The antibody studies by Dewji et al. [19,20] have the most conflicts with our model. They propose a seven-TM topology model with the N-terminus and the long loop between HRVII and HRVIII located in the extracytosolic space, and consequently the C-terminus in the cytosol. The localization of the N-terminus and the long loop not only conflicts with our model, but also with all other experimental studies. The proposition by Dewji et al.  that PSs are G protein-coupled receptors (GPCRs) and have a seven-TM topology with an extracytosolic N-terminus is unlikely due to several reasons. First, there are eight very hydrophobic regions in the PS sequence (HRI–VI and HRIX–X). Second, the N-terminus is probably located in the cytosol as shown by four experimental studies [18,21–24] and our analysis. Third, the PSs do not exhibit topological characteristics commonly found in different subfamilies of known GPCRs. For example, loop six (extracytosolic loop three) in the Dewji et al. model is very long (approximately 140 residues), which has not been found in GPCRs . Also, the first cytosolic loop is longer than those usually found in GPCRs.
In summary, we propose a novel nine-TM topology for the PSs with the C-terminus located in the extracytosolic space (Fig. 2B). The nine TM regions correspond to HRI–VI and HRVIII–X. The putative active site aspartate residues are located in TM regions six and seven in our model. It is impossible to decide on a single topology model that agrees with all published experimental data on PSs. Determining their topology is critical for understanding their normal and pathogenic functions. However, the ultimate solution to the topology of PSs can only be achieved through atomic resolution studies of the whole γ-secretase complex. Meanwhile, we offer an alternative topology model of PSs, reconciling the previously published experimental data with results from our topology prediction analysis.

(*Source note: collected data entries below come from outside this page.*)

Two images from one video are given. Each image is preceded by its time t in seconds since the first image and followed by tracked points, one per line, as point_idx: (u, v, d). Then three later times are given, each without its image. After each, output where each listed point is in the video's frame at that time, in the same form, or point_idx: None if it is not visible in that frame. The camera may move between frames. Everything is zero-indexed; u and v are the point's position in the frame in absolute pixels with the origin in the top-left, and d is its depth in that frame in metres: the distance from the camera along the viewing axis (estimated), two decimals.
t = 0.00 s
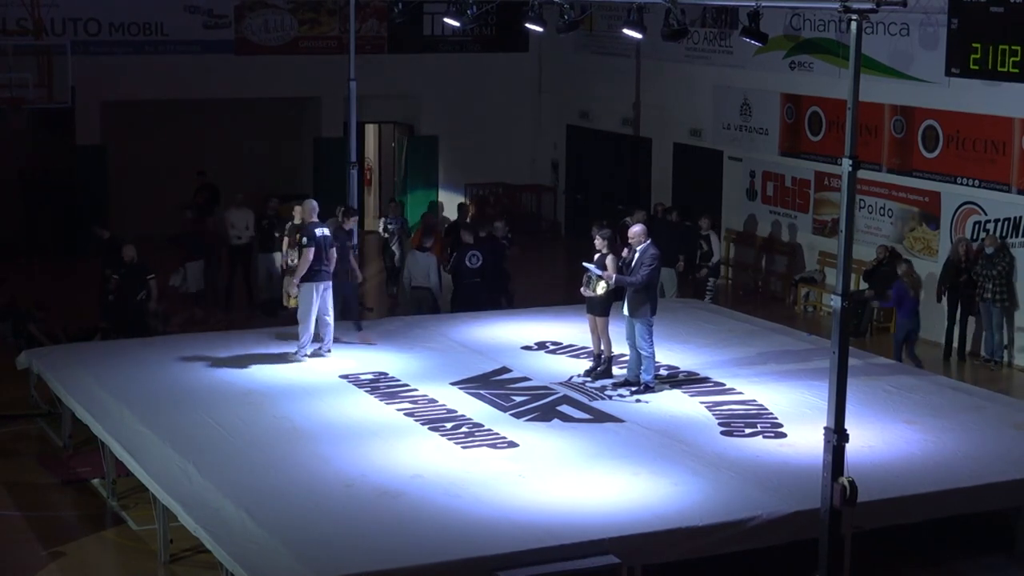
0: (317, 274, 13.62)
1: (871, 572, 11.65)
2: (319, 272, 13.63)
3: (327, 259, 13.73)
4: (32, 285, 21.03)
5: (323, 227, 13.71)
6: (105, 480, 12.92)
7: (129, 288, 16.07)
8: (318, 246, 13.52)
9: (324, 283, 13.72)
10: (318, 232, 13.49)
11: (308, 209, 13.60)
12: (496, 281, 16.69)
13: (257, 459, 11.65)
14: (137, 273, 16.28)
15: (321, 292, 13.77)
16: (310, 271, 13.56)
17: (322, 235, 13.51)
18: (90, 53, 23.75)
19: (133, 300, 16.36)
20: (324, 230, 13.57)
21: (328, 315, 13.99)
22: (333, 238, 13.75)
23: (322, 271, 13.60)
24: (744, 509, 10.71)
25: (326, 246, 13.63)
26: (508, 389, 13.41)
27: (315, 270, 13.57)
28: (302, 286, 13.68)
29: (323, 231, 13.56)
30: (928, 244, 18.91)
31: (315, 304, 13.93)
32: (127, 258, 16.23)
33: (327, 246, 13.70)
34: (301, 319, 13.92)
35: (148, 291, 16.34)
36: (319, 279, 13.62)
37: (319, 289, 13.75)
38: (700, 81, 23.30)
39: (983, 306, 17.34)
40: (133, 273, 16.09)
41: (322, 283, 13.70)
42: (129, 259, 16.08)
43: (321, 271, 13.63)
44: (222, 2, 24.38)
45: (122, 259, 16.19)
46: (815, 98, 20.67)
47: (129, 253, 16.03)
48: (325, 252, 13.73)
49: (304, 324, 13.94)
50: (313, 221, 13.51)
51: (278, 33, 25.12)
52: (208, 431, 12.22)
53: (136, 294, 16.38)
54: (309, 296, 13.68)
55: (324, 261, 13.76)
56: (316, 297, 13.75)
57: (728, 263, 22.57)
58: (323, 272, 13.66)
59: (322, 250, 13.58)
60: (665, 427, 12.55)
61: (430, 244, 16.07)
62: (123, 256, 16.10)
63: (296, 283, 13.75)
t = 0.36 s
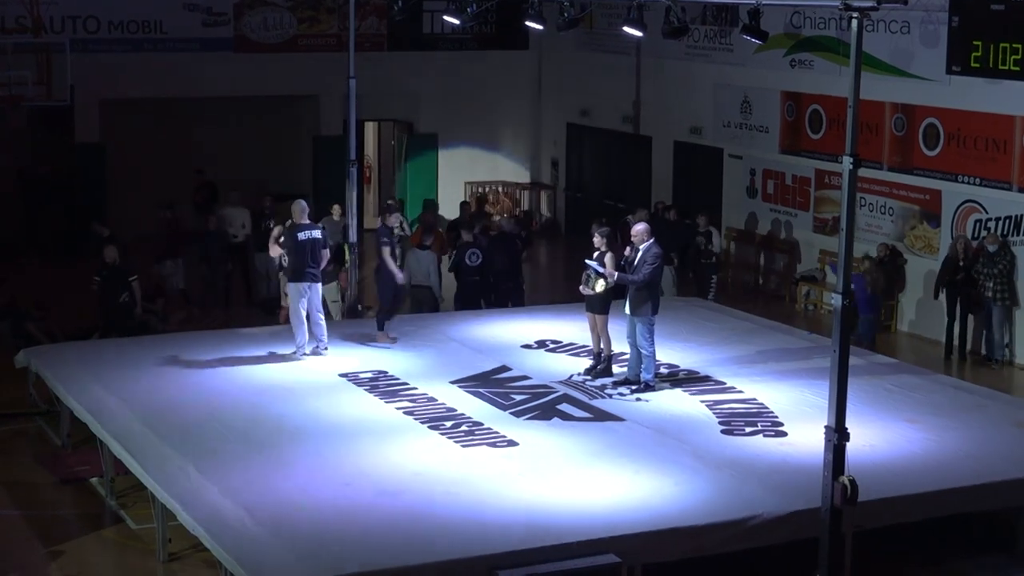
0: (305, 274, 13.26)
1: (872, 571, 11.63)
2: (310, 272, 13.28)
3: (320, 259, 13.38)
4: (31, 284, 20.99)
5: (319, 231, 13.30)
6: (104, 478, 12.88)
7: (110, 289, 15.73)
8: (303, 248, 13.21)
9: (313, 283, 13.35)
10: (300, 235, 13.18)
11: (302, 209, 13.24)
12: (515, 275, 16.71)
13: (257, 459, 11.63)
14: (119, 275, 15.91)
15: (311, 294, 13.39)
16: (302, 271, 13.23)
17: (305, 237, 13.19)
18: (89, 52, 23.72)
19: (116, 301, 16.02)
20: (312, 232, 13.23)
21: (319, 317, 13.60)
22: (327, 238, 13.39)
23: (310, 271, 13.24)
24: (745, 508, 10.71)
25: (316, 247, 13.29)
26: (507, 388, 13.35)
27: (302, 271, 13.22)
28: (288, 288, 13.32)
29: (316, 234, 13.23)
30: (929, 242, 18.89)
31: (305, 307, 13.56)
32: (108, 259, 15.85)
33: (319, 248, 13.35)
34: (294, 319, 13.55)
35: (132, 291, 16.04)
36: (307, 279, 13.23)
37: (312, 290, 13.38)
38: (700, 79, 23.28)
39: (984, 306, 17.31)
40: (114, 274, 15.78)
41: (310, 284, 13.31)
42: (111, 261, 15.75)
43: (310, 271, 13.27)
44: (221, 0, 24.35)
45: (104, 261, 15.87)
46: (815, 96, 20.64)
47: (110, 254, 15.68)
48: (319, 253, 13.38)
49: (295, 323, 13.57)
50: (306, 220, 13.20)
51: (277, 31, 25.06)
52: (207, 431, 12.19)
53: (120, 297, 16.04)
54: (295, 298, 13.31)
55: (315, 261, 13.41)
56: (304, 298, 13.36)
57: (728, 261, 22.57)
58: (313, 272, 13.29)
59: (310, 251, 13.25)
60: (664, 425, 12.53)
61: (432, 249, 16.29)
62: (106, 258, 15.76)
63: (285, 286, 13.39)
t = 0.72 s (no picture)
0: (290, 273, 12.81)
1: None
2: (296, 273, 12.81)
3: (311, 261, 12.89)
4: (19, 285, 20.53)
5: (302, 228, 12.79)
6: (88, 486, 12.43)
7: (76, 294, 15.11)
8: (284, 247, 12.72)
9: (300, 284, 12.87)
10: (279, 232, 12.70)
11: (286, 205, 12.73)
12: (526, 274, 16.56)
13: (244, 466, 11.21)
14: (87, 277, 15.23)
15: (297, 295, 12.92)
16: (291, 268, 12.80)
17: (284, 235, 12.70)
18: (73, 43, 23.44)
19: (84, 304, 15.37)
20: (295, 231, 12.72)
21: (307, 320, 13.17)
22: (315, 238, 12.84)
23: (298, 274, 12.82)
24: (753, 517, 10.28)
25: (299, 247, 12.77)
26: (506, 391, 12.87)
27: (287, 273, 12.79)
28: (274, 289, 12.89)
29: (300, 232, 12.73)
30: (944, 240, 18.39)
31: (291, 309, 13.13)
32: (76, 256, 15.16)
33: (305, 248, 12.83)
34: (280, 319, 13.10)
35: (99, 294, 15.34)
36: (291, 279, 12.81)
37: (298, 291, 12.90)
38: (706, 72, 22.80)
39: (1001, 307, 16.71)
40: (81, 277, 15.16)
41: (296, 283, 12.86)
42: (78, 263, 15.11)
43: (295, 271, 12.81)
44: None
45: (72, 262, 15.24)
46: (826, 89, 20.12)
47: (76, 256, 15.03)
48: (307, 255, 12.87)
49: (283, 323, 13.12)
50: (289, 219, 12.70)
51: (267, 22, 24.67)
52: (193, 436, 11.76)
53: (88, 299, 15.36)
54: (279, 298, 12.86)
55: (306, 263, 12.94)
56: (287, 297, 12.88)
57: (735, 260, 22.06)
58: (299, 274, 12.83)
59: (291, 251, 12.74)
60: (668, 431, 12.07)
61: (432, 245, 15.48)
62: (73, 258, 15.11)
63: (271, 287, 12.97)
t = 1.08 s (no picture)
0: (276, 273, 12.24)
1: None
2: (282, 271, 12.24)
3: (299, 259, 12.29)
4: None
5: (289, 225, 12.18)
6: (63, 497, 11.83)
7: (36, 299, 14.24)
8: (269, 245, 12.13)
9: (286, 285, 12.31)
10: (262, 231, 12.10)
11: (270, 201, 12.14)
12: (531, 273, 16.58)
13: (227, 476, 10.64)
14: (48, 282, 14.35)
15: (283, 297, 12.35)
16: (278, 266, 12.22)
17: (267, 233, 12.10)
18: (47, 30, 22.59)
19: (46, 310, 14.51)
20: (279, 228, 12.11)
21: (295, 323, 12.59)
22: (301, 235, 12.22)
23: (285, 275, 12.25)
24: (763, 530, 9.74)
25: (284, 245, 12.17)
26: (504, 398, 12.25)
27: (271, 273, 12.23)
28: (259, 290, 12.32)
29: (285, 229, 12.12)
30: (964, 239, 17.75)
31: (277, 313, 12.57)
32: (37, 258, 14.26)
33: (291, 246, 12.22)
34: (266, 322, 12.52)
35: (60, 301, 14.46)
36: (276, 279, 12.22)
37: (284, 293, 12.33)
38: (714, 62, 22.24)
39: None
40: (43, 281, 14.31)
41: (282, 284, 12.27)
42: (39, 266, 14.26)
43: (280, 271, 12.24)
44: None
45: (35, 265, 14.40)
46: (840, 79, 19.55)
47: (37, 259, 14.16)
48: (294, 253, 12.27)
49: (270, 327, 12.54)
50: (273, 216, 12.11)
51: (253, 9, 23.71)
52: (174, 445, 11.17)
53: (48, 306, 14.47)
54: (263, 300, 12.30)
55: (293, 262, 12.35)
56: (273, 299, 12.30)
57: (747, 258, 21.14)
58: (285, 273, 12.26)
59: (274, 248, 12.15)
60: (674, 438, 11.48)
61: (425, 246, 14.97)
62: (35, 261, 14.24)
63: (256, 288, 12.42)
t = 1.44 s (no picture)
0: (261, 273, 11.85)
1: None
2: (269, 271, 11.85)
3: (285, 259, 11.94)
4: None
5: (275, 225, 11.78)
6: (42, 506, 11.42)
7: None
8: (254, 244, 11.74)
9: (272, 286, 11.92)
10: (246, 230, 11.69)
11: (257, 199, 11.75)
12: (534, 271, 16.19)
13: (211, 485, 10.23)
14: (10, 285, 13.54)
15: (269, 298, 11.96)
16: (266, 266, 11.85)
17: (252, 232, 11.70)
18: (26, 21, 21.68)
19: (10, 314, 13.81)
20: (264, 227, 11.72)
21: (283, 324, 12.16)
22: (288, 235, 11.85)
23: (271, 275, 11.86)
24: (767, 538, 9.36)
25: (270, 244, 11.78)
26: (498, 402, 11.85)
27: (256, 274, 11.83)
28: (244, 291, 11.94)
29: (269, 228, 11.72)
30: (975, 237, 17.26)
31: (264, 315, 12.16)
32: None
33: (277, 245, 11.84)
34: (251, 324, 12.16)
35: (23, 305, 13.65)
36: (262, 280, 11.84)
37: (270, 294, 11.94)
38: (715, 54, 21.79)
39: None
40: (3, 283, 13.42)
41: (268, 285, 11.89)
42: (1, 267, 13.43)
43: (266, 271, 11.84)
44: None
45: None
46: (846, 73, 19.11)
47: None
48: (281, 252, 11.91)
49: (255, 329, 12.17)
50: (260, 215, 11.73)
51: None
52: (155, 452, 10.76)
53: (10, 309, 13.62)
54: (248, 301, 11.90)
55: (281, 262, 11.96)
56: (256, 301, 11.91)
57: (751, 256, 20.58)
58: (272, 273, 11.87)
59: (259, 247, 11.76)
60: (675, 444, 11.08)
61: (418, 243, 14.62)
62: None
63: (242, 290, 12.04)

The PS sequences in the full alignment from the Pfam database, version 16.0, were analyzed, excluding sequence fragments. Membrane topology for each sequence was predicted with five different methods, and the sfinx tool  (http://sfinx.cgb.ki.se/) was used to display the results. The predictors were Phobius , tmhmm2.0 , PHDhtm , hmmtop2.1  and memsat. In addition, a Kyte–Doolittle hydrophobicity curve  was constructed for each PS sequence. phobius also predicts N-terminal signal peptides. Each program was used with default settings. The sequences were also analyzed using phobius constrained predictions with the two putative active site aspartate residues constrained to be in TM segments.
This work was supported by a grant from the Swedish Knowledge Foundation and Pfizer Corporation to A.H., and L.K., and by grants from Pfizer Corporation to E.S.